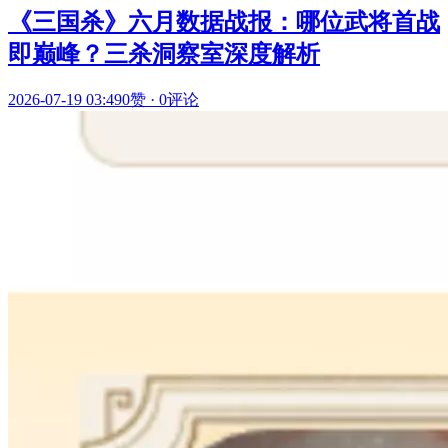
《三国杀》六月数据战报：哪位武将首战
即巅峰？三杀洞察室深度解析
2026-07-19 03:49
0赞
·
0评论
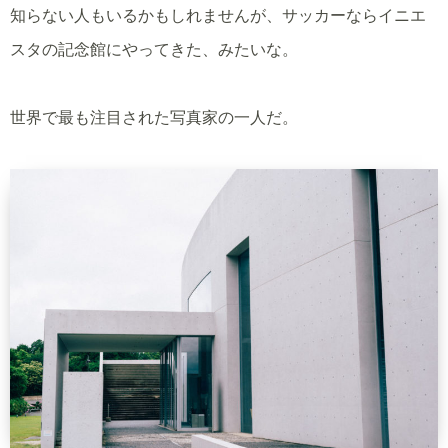
知らない人もいるかもしれませんが、サッカーならイニエ
スタの記念館にやってきた、みたいな。
世界で最も注目された写真家の一人だ。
· · ·
**What is being asked**
Reproduce the lines starting at the one containing "知らない人もいるかもしれませんが、サッカーならイニエ" and ending with the last line of the items. Change "記念館" to "博物館" and leave everything else unchanged.

**Solved exercise**
知らない人もいるかもしれませんが、サッカーならイニエ
スタの博物館にやってきた、みたいな。
世界で最も注目された写真家の一人だ。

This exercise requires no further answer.